We were not able to replicate the findings by Rickenbacher et al ⁷ in nine women and 10 men, that only men show an increase of brain perfusion after alcohol administration. Our global data show even a significantly stronger acute effect of alcohol on brain perfusion in women. The average global perfusion increase in women of 11% was almost double than that of men right after the BrAC ramp (see Table 3). However, the inter-subject variability is large and requires additional studies with more subjects to confirm our findings. At the late measurement point (D), the increase in both groups was ∼10% and no significant gender difference could be found. Larger group studies on the gender effect are encouraged and should pay particular attention to potential effects of gender on the time course of the perfusion response.

Methodological Issues

Acquiring ASL data at multiple inflow times in combination with the employed 2-parameter model offers the advantage of more accurate perfusion data in large regions of the brain owing to the additional information of voxel-wise bolus arrival time. However, in other regions of the brain, perfusion estimates may be biased by arterial transit flow, that contributes to the ASL signal but not to perfusion of local tissue. We have addressed this concern by employing two additional models to our data: (1) a conventional one-compartment model with an assumed bolus arrival time equals 0.8 seconds, which was only applied to the tail of the inflow curve with inflow times of 2 seconds and above. In this range of inflow times, the arterial component should not be present any more. (2) A two-compartment, four-parameter model that also includes arterial blood volume and arterial bolus arrival time as additional parameters. ³¹ However, these alternative models had only a minor influence on our results, e.g., the global alcohol effect on perfusion is 7.7±1.5% increase for model 2 versus 7.4±1.2% presented in Table 3, and do not change our general conclusions.

Conclusion

Our study demonstrates not only that moderate levels of BrAC increased brain perfusion but also that the effect follows the increase of BrAC immediately and persists for 2 hours of constant BrAC. We have further demonstrated that the effect is present throughout the brain with the potential exception of the occipital lobe and the amygdala.
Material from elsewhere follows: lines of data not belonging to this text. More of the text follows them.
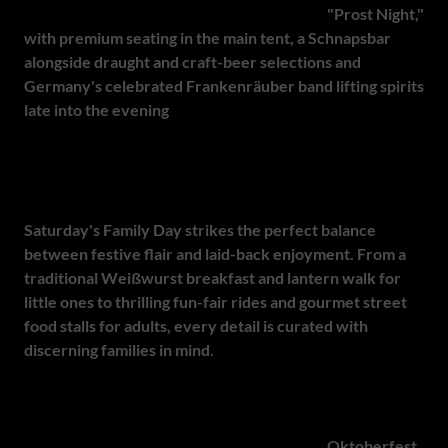
Friday transforms the festival into a spirited
"Prost Night,"
with premium seating in the main tent, a Schnapsbar
alongside draught and craft-beer selections and
Germany's celebrated Frankenräuber band lifting spirits
late into the evening
. As tables clink in unison, the
atmosphere is equal parts tradition and celebration,
tailored for guests who appreciate an elevated take on one
of Bavaria's greatest exports.
Saturday's Family Day strikes the perfect balance
between festive flair and laid-back enjoyment. From a
traditional Weißwurst breakfast and lantern walk for
little ones to thrilling fun-fair rides and gourmet street
food stalls for adults, every detail is curated with
discerning families in mind.
Under Pretoria's September skies, this hallmark event
blends European heritage with South African warmth - an
immersive, all-ages journey into the heart of
Oktoberfest
.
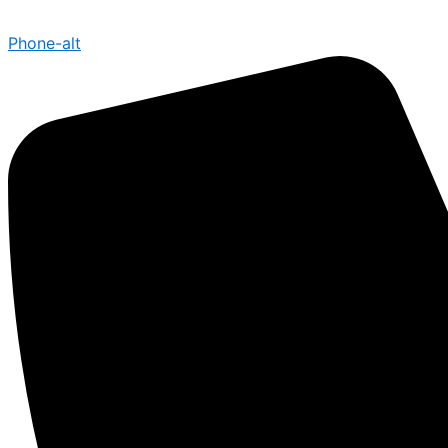
Phone-alt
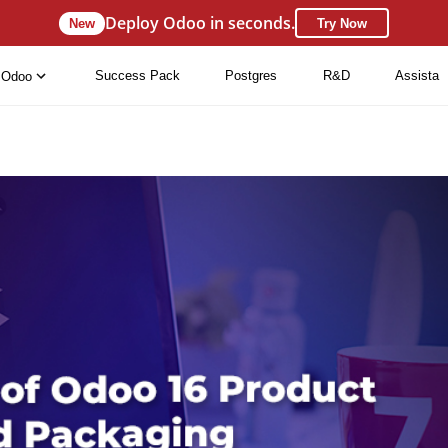
Deploy Odoo in seconds.
New
Try Now
Success Pack
Postgres
R&D
Assista
Odoo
We could not replicate a report that women do not show such an effect, finding rather that the effect is stronger in women compared with men. The strong inter-subject variability is of interest, and larger studies are needed to address correlates of the alcohol effect on perfusion. Correlates of interest include age, gender, metabolic responses, recent or family history of drinking habits, other results of concomitant functional imaging studies, and behavioral measures.